Brimonidine combined with pirenzepine also showed statistically significant efficacy stabilizing progressing myopia and axial length elongation in the present study. No statistically significant difference was indicated among brimonidine administration alone, pirenzepine administration alone, or a combination of the two. Previous research on the mechanism revealed that pirenzepine regulated the balance of matrix metalloproteinase-2 (MMP-2) and tissue inhibitor of metalloproteinases 2 (TIMP2) expression through the M receptor on the sclera directly, or through mediated neurotrophic factors, such as transforming growth factor beta (TGFβ), and bFGF, to affect scleral remodeling [37,38,56,57]. The speculated mechanism for brimonidine inhibiting myopia was discussed above, which might involve IOP-dependent and -independent pathways. Previous research demonstrated that brimonidine also affects the function of TGFβ on fibroblasts [58]. Thus, both drugs are associated with neurotrophic factors, which means that there might be an intersection between the two drugs to inhibit progressing myopia. In other words, the pathways of the two drugs might overlap; thus, no obvious synergistic effect was observed in the present study. As single-drug administration was enough to stabilize the formation and development of myopia, the combination of drug administration showed no preponderance taking side effects into consideration. Future study is needed on the connection between these two drugs.
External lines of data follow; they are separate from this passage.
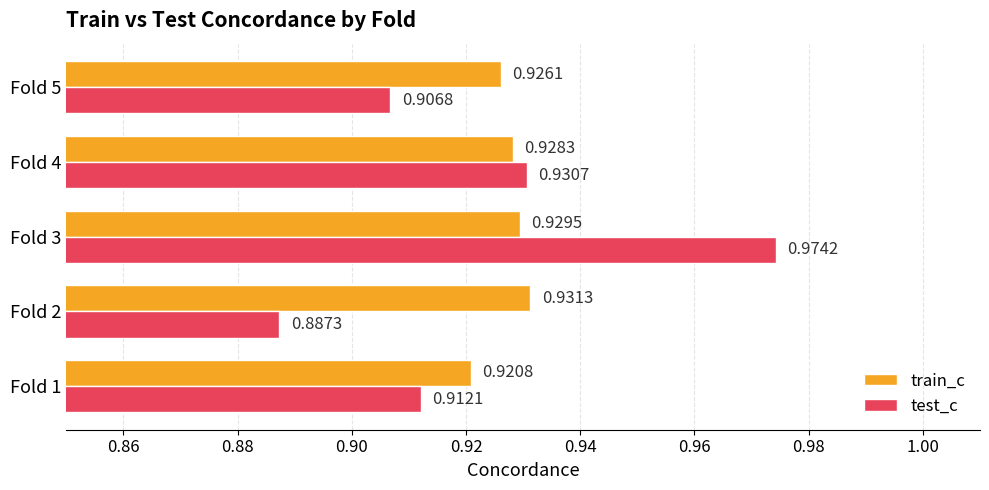

What is the sum of all test_c values?

4.6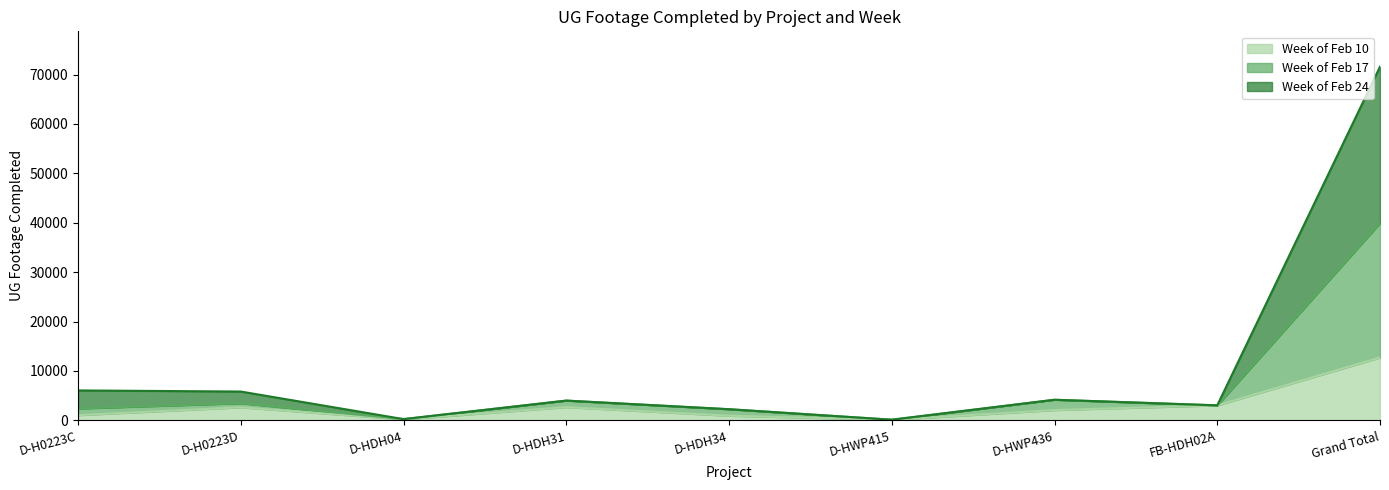

At which category is the sum across all series the highest?

Grand Total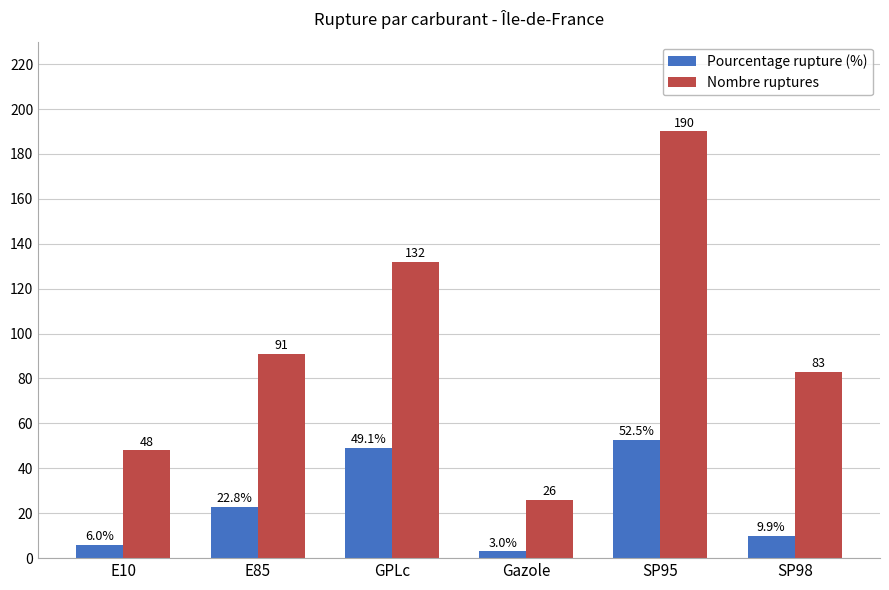

At Gazole, list the series in order from smallest to largest.

Pourcentage rupture (%), Nombre ruptures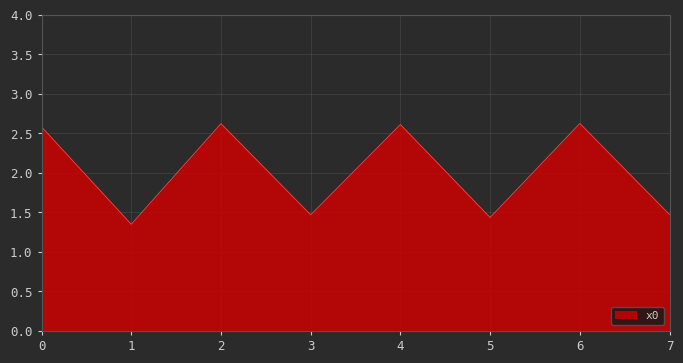

How many values exceed 2?

4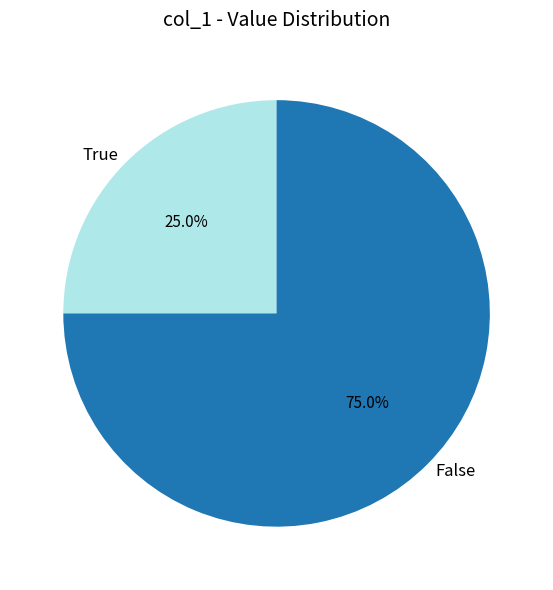

Which slice is the largest?

False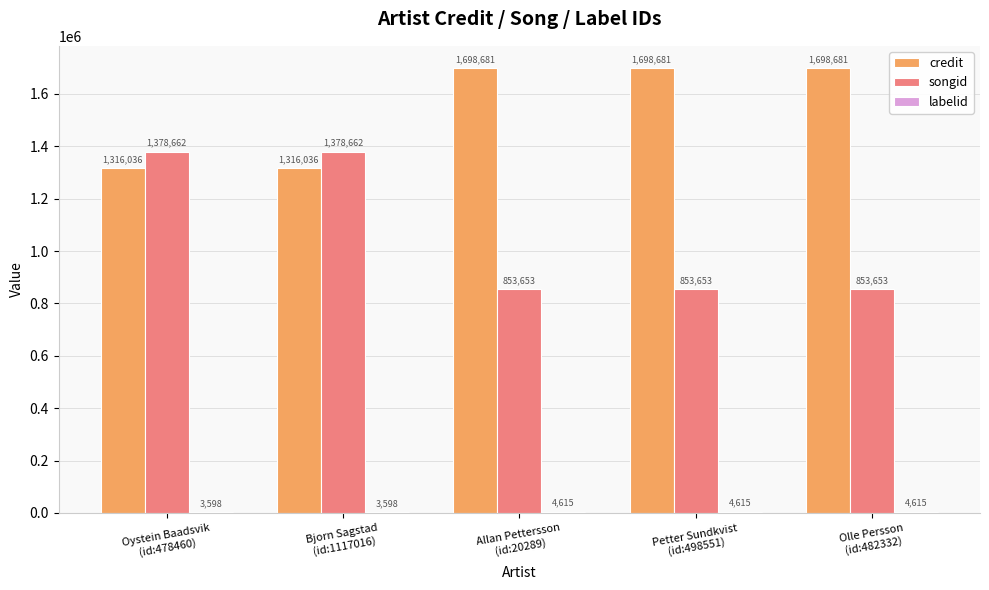

How many credit values are between 1316036 and 1698681?

5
In summary, high IOP was observed in lens-induced guinea myopia models, and IOP-lowering drug brimonidine alone and combined with pirenzepine was effective in inhibiting progressing myopia, axial elongation, and thinning of sclera in lens-induced guinea pig experimental myopia. Consequently, transient or continuous IOP elevation is probably a promising mechanism for myopia progressing and a potential key in myopia treatment. The IOP-lowering drug brimonidine apparently inhibits progressing myopia through IOP-dependent or -independent pathways. Future research should focus more on the specific mechanisms of IOP-lowering drugs in myopia inhibition.
This research was supported by Beijing Municipal Science and Technology Commission (Z141107002514042).